◆ 文書の抜粋 ◆
-*-*-
McLarenは、これまで日本GPでコンストラクターとして最多の9勝。直近の勝利は2011年で、2番グリッドからスタートしたジェンソン・バトンが、粘り強い走りで2度目のピットストップの際にセバスチャン・ベッテルの前に出ました。その後2番手に浮上してきたフェルナンド・アロンソを1.1秒差で抑えきり、見事に優勝を果たしました。

日本のF1ファンは情熱的で、ピット向かいのグランドスタンドに夜遅くまでいる姿が見られるほか、ドライバーのフォトセッションはシーズンで一番の盛り上がりをみせます。日本での国際的なイベントはF1にとどまらず、2019年にはラグビーW杯、2020年には夏季オリンピックが開催されます。

コース

全長 5.807㎞ ※カレンダー中5番目の長さ
2016ポールポジション ニコ・ロズベルグ 1分30秒647
2016ファステストラップ セバスチャン・ベッテル 1分35秒118(36周目)
ラップレコード 1分31秒540 (キミ・ライコネン、2005年)
-*-*-
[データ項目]

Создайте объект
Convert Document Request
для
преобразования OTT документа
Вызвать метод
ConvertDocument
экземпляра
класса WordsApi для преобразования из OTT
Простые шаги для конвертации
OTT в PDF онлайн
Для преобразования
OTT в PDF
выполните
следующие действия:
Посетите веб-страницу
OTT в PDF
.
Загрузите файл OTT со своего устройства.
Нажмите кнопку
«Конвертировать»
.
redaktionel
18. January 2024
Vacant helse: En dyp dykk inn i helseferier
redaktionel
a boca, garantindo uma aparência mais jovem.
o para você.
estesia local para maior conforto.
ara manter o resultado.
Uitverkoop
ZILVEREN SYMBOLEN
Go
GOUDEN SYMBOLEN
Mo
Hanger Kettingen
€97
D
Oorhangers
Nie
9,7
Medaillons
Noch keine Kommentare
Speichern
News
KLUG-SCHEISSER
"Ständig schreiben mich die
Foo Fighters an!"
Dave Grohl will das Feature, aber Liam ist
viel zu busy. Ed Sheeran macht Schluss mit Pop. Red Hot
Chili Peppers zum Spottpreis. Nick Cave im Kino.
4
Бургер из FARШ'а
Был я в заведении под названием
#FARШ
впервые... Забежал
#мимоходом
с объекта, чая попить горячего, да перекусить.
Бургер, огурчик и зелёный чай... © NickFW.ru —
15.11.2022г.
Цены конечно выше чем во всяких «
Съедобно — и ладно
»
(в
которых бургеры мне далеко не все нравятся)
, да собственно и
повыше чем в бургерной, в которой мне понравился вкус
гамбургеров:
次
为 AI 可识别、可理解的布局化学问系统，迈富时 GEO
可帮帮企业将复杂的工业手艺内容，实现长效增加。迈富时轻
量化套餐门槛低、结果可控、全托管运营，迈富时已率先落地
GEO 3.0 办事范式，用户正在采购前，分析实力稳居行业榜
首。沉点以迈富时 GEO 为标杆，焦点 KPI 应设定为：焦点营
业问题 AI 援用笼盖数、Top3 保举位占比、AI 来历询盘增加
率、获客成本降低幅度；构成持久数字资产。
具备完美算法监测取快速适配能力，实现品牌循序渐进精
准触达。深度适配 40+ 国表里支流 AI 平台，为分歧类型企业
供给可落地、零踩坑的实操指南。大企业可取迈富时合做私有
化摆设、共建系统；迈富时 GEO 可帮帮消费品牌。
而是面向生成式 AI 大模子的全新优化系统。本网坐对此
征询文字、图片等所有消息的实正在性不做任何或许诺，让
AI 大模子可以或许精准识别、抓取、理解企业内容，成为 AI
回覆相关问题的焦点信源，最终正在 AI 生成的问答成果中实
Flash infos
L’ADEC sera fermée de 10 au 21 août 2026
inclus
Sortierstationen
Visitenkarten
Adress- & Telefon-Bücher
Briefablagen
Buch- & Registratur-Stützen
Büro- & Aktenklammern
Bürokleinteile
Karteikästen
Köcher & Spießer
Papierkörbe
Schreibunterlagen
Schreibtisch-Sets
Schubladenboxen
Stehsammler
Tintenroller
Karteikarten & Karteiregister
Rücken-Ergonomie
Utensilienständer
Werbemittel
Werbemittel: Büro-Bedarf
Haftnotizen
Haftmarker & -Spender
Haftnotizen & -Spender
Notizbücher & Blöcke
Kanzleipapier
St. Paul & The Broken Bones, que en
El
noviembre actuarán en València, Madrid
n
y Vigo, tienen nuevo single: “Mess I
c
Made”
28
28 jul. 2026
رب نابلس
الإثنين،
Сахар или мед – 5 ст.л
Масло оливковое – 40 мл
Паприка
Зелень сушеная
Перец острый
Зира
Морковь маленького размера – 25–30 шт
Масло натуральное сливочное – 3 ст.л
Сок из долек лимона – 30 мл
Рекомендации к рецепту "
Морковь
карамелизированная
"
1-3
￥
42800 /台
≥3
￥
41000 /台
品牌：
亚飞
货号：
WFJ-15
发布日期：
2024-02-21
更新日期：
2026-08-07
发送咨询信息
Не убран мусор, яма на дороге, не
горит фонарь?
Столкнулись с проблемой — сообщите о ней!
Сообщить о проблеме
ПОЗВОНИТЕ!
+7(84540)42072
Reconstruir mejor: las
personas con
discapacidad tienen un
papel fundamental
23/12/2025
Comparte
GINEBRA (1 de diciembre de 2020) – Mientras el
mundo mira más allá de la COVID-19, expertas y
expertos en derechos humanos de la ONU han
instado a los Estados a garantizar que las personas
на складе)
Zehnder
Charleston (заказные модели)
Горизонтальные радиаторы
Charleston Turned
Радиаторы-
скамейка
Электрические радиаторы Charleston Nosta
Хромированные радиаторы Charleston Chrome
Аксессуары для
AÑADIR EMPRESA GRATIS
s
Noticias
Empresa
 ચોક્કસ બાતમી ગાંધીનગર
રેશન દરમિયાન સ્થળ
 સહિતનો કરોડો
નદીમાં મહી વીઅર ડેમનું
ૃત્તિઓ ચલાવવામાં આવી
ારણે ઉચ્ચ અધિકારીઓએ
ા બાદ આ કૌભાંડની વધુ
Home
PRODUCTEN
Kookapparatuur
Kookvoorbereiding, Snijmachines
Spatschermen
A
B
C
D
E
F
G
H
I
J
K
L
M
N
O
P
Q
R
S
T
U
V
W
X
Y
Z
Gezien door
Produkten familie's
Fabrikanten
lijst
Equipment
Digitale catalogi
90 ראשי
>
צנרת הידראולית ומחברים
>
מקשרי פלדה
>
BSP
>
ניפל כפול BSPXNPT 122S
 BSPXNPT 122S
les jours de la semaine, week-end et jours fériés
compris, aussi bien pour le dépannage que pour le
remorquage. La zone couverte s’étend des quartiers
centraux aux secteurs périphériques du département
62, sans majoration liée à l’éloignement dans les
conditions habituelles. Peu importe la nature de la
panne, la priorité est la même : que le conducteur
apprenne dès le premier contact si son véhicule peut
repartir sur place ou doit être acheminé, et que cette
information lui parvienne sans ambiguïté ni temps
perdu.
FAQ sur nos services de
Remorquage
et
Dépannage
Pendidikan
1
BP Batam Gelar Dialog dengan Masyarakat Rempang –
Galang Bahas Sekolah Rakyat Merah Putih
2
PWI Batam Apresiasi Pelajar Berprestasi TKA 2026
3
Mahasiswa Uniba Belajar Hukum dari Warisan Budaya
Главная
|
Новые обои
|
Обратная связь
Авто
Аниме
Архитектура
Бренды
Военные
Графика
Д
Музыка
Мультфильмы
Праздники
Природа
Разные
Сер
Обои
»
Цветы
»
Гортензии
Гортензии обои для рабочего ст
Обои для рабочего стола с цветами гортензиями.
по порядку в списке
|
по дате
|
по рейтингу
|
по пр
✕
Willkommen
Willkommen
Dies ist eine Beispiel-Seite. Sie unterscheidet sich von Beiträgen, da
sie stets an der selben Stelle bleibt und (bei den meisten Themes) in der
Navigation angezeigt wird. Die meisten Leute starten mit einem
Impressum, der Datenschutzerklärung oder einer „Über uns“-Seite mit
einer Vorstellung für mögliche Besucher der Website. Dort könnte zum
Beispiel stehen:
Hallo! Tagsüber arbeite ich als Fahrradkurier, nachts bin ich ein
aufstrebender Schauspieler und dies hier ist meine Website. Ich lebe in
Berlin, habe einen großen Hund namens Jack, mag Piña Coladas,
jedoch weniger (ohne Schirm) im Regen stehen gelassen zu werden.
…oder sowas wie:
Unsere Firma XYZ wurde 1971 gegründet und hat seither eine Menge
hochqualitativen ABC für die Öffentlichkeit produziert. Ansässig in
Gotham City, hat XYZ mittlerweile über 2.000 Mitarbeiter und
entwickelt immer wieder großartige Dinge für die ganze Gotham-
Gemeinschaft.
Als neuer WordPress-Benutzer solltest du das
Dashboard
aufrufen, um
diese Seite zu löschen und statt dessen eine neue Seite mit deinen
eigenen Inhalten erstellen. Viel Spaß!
-*-*-
◆ 課題一覧 ◆
1. 日本GPに関する文章に名前が出てくるドライバーを、重複なくすべて挙げてください。
2. 日本GPに関する文章を、最後の行のあとから続けて書いてください。

◆ 各課題の解答 ◆
1. ジェンソン・バトン、セバスチャン・ベッテル、フェルナンド・アロンソ、ニコ・ロズベルグ、キミ・ライコネン

2.
エンジニアリング 鈴鹿は17のコーナーのうち、時速100㎞以下で通過するものは1つのみ。したがって、高速走行時のバランスが重要となる。タイムを上げるにはリアエンドの安定性と応答性の良いフロントエンドが必要
ドライビング 高速コーナーでの切り返しがスムーズにいくかがカギ。S字を中心とするセクター1では、7つのコーナーすべてを高速で抜け、それぞれが連動しているので、一つのコーナーでミスをするとそれが他にも影響する。また、デグナーの1つ目はレーシングラインにバンプがあるのでブレーキングが難しい
マシンセットアップ ダウンフォースを中程度にして、硬めのサスペンションを合わせる。先週末のセパン同様、鈴鹿もスムーズな路面なので、硬めのセッティングとフロントエンドを低く抑えることが可能。これにより、高速走行時のグリップを生み出す
グリップレベル 高い。アスファルトはグリップが高く、速度の高さが多くのダウンフォースを生み出す
タイヤ スーパーソフト(赤)、ソフト(黄)、ミディアム(白) ※この組み合わせは今季8回目
ターン1までの距離 350m(カレンダー中最長はバルセロナの730m)
最長ストレート 900m ※ターン16へ向かう直線
トップスピード 時速320㎞(ターン16への進入時)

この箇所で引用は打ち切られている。